Pourtant, il y a trois ans de nouveaux documents permettant de rétablir la justice historique ont été découverts dans les Archives de la politique extérieure du ministère des Affaires étrangères de l'Empire russe. La seule question maintenant c'est de savoir si les autres participants à la Guerre de Crimée souhaitent vraiment porter un regard objectif sur ces événements de 150 ans d'âge.

Le prétexte formel de la guerre avait été le conflit autour des lieux saints en Palestine entre le pape Pie IX et la France, d'un côté, et le clergé orthodoxe de l'Eglise de Jérusalem et la Russie, de l'autre. A propos, en dépit de sa défaite, la Russie avait réussi à conserver le statu-quo sur les Sanctuaires. Le litige religieux dissimulait des dessous politiques. La France et l'Angleterre avaient décidé de s'affranchir des entraves du système international créé en 1815 après la victoire sur Napoléon. A l'époque, toute la politique européenne était réglementée dans une grande mesure par les empereurs russe, autrichien et prussien. La puissance politique et militaire de la Russie était un facteur de poids sur la scène européenne, ce qui préoccupait l'Occident. Mécontentes de cette situation, la France, ancienne vaincue, et l'Angleterre, ancienne victorieuse, entreprirent d'isoler la Russie et de l'évincer de la région balkanique et de la Méditerranée orientale. Elle réussirent dans leur entreprise.

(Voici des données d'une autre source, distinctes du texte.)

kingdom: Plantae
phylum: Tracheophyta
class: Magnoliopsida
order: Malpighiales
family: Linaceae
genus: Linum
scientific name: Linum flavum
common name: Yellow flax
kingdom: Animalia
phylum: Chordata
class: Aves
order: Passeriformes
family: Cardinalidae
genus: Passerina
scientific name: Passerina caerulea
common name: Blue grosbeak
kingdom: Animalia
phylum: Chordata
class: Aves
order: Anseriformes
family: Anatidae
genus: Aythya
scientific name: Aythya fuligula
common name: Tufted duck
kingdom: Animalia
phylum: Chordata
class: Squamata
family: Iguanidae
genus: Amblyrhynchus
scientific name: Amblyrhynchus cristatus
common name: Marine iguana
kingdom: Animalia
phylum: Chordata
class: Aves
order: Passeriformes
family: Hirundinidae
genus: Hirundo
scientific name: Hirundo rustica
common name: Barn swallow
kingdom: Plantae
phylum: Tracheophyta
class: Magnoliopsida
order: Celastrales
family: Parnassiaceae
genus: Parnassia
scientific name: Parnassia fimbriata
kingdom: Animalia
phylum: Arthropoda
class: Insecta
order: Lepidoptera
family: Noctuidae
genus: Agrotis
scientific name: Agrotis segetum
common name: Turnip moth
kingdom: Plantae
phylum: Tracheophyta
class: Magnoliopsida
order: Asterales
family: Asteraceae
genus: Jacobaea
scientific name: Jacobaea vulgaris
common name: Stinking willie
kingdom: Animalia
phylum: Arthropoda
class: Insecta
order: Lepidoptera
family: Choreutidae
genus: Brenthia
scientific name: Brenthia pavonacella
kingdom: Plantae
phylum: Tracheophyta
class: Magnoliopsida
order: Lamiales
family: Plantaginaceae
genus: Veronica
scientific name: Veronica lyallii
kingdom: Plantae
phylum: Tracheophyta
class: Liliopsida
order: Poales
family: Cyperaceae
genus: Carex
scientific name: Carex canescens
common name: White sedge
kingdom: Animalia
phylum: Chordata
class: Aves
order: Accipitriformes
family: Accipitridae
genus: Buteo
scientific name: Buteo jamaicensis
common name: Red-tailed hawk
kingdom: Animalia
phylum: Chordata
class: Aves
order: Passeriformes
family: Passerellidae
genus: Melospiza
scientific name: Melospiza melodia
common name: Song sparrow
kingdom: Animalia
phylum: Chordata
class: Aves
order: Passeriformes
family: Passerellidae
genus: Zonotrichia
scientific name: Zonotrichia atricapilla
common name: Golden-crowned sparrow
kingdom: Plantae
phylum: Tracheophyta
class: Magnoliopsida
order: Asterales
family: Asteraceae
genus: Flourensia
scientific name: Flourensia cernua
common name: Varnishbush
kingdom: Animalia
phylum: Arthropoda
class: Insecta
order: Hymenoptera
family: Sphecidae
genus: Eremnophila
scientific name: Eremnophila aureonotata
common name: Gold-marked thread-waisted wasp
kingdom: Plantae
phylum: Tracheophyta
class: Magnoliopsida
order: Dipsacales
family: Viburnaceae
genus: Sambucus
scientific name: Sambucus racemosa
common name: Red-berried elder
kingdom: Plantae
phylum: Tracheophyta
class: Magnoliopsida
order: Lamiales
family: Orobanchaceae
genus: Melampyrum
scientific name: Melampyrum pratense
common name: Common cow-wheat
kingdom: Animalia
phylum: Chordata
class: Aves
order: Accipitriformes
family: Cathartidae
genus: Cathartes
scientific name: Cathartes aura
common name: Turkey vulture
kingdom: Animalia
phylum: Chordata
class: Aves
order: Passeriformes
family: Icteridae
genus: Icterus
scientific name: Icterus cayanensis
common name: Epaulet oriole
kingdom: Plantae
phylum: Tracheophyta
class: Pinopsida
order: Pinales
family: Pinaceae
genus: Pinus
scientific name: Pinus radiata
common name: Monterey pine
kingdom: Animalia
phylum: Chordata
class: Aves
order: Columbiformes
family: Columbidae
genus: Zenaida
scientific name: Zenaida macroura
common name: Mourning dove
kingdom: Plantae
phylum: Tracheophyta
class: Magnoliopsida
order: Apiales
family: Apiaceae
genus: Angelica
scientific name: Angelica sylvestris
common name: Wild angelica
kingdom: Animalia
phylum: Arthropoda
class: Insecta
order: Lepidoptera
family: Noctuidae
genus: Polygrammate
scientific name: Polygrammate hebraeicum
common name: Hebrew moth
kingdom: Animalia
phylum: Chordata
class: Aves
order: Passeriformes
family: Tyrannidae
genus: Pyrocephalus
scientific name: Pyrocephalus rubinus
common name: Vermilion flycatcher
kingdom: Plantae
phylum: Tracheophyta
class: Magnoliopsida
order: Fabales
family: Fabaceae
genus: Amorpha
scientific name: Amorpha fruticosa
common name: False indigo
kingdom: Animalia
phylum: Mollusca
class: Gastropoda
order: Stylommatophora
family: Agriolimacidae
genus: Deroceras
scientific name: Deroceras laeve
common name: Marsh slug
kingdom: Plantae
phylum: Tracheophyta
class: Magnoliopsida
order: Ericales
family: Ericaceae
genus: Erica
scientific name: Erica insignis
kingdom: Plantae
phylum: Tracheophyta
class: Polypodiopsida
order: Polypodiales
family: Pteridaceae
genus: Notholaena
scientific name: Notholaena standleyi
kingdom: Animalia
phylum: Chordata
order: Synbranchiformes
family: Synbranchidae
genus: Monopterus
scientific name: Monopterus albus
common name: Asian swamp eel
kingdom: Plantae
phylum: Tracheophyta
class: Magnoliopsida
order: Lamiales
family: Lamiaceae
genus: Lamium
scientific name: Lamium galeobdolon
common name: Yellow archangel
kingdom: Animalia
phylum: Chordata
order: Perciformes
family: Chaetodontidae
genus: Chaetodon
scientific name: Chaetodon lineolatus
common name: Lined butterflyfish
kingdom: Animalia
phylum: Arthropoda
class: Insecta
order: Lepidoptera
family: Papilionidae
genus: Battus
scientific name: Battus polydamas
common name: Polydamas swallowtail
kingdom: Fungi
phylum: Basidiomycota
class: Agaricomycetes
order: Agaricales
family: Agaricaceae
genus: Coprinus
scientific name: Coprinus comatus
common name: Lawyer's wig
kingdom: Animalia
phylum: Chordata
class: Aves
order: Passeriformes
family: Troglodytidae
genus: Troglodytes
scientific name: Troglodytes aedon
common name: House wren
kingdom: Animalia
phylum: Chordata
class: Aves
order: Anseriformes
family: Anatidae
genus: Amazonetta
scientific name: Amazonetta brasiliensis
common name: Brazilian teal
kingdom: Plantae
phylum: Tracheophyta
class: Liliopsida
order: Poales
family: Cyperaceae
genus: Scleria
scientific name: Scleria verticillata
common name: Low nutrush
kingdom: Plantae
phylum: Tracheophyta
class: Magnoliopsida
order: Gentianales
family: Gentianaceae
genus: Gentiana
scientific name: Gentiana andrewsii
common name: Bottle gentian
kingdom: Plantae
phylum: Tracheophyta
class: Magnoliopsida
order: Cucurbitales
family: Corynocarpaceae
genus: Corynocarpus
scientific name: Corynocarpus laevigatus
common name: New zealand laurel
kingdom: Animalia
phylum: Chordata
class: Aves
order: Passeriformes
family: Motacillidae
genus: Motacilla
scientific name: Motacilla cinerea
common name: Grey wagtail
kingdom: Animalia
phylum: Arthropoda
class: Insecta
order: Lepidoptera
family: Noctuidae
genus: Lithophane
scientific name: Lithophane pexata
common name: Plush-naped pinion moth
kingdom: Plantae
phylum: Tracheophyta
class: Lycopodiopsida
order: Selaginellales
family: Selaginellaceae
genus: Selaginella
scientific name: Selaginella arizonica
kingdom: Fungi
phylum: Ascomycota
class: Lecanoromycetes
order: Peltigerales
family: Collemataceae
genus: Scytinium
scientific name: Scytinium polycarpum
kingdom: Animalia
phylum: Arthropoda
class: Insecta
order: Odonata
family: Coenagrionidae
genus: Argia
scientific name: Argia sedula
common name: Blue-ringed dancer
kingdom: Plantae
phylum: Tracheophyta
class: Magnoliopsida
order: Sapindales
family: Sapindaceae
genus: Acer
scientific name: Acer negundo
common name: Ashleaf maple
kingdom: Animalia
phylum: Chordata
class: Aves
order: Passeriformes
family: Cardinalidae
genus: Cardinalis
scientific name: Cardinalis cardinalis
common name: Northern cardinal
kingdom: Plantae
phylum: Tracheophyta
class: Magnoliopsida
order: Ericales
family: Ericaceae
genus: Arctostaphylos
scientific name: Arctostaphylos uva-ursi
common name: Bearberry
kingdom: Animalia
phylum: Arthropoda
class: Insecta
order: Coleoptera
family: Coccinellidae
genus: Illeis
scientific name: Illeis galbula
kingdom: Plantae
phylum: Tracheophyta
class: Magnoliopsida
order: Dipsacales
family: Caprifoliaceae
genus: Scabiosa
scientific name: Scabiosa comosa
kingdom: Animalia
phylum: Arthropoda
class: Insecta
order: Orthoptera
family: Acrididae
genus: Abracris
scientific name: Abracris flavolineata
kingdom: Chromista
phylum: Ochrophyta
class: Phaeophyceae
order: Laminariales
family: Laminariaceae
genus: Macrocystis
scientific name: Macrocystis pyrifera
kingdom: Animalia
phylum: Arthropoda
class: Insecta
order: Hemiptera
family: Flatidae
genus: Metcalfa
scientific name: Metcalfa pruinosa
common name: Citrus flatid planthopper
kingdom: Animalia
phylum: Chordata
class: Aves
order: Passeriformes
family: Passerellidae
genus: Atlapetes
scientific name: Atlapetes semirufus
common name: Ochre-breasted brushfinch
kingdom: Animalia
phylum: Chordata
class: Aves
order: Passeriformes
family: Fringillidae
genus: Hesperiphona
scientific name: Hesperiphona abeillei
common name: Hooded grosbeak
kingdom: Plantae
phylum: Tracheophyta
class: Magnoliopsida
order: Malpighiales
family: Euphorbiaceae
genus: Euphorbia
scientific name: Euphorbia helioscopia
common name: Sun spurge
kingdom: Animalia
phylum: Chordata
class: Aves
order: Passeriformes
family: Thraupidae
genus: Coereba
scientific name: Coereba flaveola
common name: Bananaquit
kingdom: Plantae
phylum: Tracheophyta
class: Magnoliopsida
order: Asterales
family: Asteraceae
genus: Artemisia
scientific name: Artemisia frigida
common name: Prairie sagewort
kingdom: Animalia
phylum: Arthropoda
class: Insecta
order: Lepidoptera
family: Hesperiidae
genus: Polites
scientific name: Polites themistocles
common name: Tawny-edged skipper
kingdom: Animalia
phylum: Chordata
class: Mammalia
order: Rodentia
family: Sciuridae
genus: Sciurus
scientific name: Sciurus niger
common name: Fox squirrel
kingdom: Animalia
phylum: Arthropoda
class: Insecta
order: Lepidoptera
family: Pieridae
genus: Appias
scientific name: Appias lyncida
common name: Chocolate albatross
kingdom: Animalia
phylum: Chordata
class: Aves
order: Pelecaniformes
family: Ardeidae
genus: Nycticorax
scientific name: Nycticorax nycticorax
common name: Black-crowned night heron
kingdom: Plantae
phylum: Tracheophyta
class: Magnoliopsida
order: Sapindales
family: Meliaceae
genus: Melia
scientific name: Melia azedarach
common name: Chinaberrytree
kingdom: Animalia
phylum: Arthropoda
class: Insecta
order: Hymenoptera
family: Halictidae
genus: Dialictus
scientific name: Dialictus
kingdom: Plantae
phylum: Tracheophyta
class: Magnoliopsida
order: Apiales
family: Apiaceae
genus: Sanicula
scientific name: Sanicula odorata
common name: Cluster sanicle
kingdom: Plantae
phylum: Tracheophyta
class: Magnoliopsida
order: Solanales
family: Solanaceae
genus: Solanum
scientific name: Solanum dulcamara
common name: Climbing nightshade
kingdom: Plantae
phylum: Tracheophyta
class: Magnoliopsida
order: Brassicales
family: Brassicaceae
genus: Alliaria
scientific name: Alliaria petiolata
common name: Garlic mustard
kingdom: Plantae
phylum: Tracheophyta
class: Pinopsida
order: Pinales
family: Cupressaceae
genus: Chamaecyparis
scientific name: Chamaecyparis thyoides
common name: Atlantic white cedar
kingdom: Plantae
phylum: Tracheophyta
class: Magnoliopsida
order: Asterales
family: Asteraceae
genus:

Mais qu'est-ce que la défaite de la Russie avait apporté à la coalition?

A la fin du mois de février une table ronde s'est tenue au Conseil de la Fédération (chambre haute du parlement russe) sur le thème: "La Guerre de Crimée: les leçons de l'histoire et la sécurité de la Russie contemporaine". Des membres de l'Assemblée fédérale, des diplomates, des chercheurs, des militaires et des ecclésiastiques y ont pris part. Il est ressorti des interventions faites qu'il est utile d'évoquer la Guerre de Crimée et ses conséquences non seulement en Russie, mais encore en Europe, aux Etats-Unis et dans d'autres pays.

Cette guerre a eu comme principale conséquence le démantèlement du système de sécurité qui avait été mis en place en Europe après la victoire sur Napoléon. Les diplomates russes estiment qu'ici la responsabilité totale doit être imputée à la France et à l'Angleterre qui ont déclenché la Guerre de Crimée. Le directeur du Département historico-documentaire du ministère russe des Affaires étrangères, Alexandre Tchouriline, a relevé que "la Guerre de Crimée a inauguré la voie menant au premier conflit mondial". Des guerres intestines avaient éclaté en Europe. Le directeur de l'Institut d'histoire russe de l'Université humanitaire de Russie, Andreï Foursov, est du même avis. Il a ajouté qu'un nouveau centre de force, l'Allemagne, était apparu en Europe à la place de la Russie isolée.

Cette histoire revêt un caractère particulièrement actuel de nos jours, après la crise irakienne. Car au fond, tout comme voici 150 ans le système viennois d'organisation du monde avait été brisé, de nos jours les principes essentiels de la politique internationale entérinés après la Seconde Guerre mondiale ont été sérieusement ébranlés. L'isolement d'un grand Etat quelconque pourrait entraîner un grave déséquilibre dans l'arène internationale, d'autant plus que de nouveaux centres de force se sont annoncés. L'Inde et la Chine notamment. Aussi est-il peu probable dans ces conditions que l'Europe ou encore les Etats-Unis doivent isoler la Russie, sans la participation de laquelle il serait vain de vouloir bâtir un système stable de sécurité internationale et, partiellement, européenne.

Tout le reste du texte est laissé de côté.